It is rather obvious that $\sum_{n=1}^\infty |a_n|^\beta<\infty$ for some $0<\beta<1$ implies that $|a_n|^\beta<1$ for almost all $n$.
Hence, $|a_n|^\beta \geq |a_n|$ for almost all $n$. Therefore $\sum_{n=1}^\infty |a_n|^\beta<\infty$ implies $\sum_{n=1}^\infty |a_n|<\infty$.
My question is whether we can get any quantitative results? Intuitively, the convergence of the first series implies "faster" convergence of the second series. Can we formalize this somehow? Is the rate of convergence affected?
I am wondering about this because I read a book on harmonic analysis in which the convergence of $\sum_{n=1}^\infty |f_n|^\beta<\infty$ is studied where $f_n$ are the Fourier coefficients of some function $f$. For $\beta=1$ this is clearly interesting because it implies uniform convergence of the Fourier series but the book also gives results for $\beta<1$ and I am unsure how this is relevant to the actual approximation theory?
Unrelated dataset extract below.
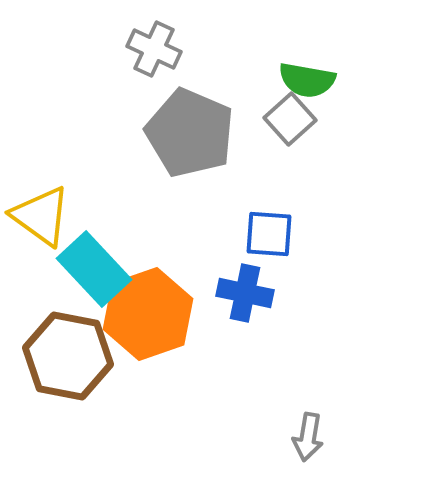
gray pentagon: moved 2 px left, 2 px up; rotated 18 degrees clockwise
Does the convergence of this series imply any "better" qualities for the Fourier approximation? If not, why are these results even mentioned?
For refrence the book is "Commutative Harmonic Analysis IV" by V.P. Khavin and N.K. Nikol'skiǐ.
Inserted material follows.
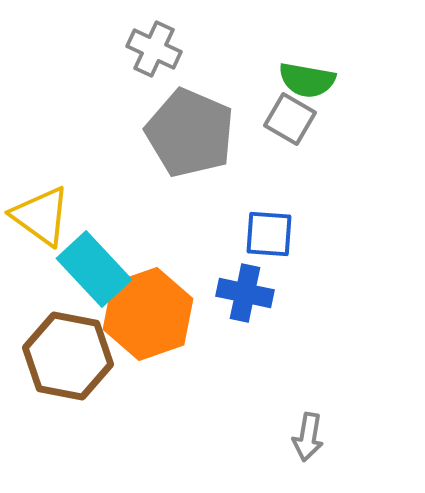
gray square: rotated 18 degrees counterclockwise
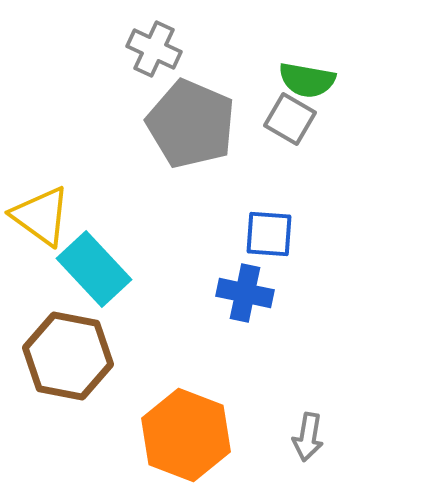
gray pentagon: moved 1 px right, 9 px up
orange hexagon: moved 38 px right, 121 px down; rotated 20 degrees counterclockwise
If this is a common question studied within harmonic analysis I would be more then thankful for any book or paper refrences, my search so far has only come up with convergence results for above series under certain conditions. I havn't found any explanations of what that convergence actually means.
I'll assume throughout that $a_n\ge0$. Define $E_\beta(x) = \sum_{n>x} a_n^\beta$, so that the convergence of $\sum_{n=1}^\infty a_n$ is equivalent to $E_\beta(x) \to 0$ as $x\to\infty$. I interpret your question to be: what can we say about $E_1(x)$ in terms of $E_\beta(x)$ alone? A slight elaboration of your argument shows that $E_1(x)/E_\beta(x) \to 0$; can we say anything stronger?
In general, I believe the answer is no. (I'm writing this quickly, so double-checking will be welcome.) In other words, given any function $d(x)$ decaying to $0$, no matter how slowly, we should be able to find an example of a sequence $\{a_n\}$ such that $E_1(x)/E_\beta(x) > d(x)$ for all sufficiently large $x$. Indeed, I think an example can be found using a fixed convergent series like $1/n^2$, but spreading the positive terms out by inserting longer and longer strings of $0$s between the positive terms.
So we would need additional information to get better bounds. A natural quantity to consider is $M(x) = \max\{a_n\colon n>x\}$, which must tend to $0$ since $\sum a_n$ converges. (If $a_n$ is decreasing then $M(x)$ is simply $a_{\lfloor x\rfloor+1}$.) It's clear that $$ E_1(x) = \sum_{n>x} a_n = \sum_{n<x} a_n^{1-\beta} a_n^\beta \le M(x)^{1-\beta} \sum_{n<x} a_n^\beta = M(x)^{1-\beta} E_\beta(x), $$ which is a quantitative improvement over the mere $E_1(x)/E_\beta(x) \to 0$. I suspect that nothing better than $E_1(x) \le M(x)^{1-\beta} E_\beta(x)$ (other than perhaps a multiplicative constant) is true in general: it is already the correct order of magnitude when $a_n$ is polynomially decaying and when $a_n$ is exponentially decaying.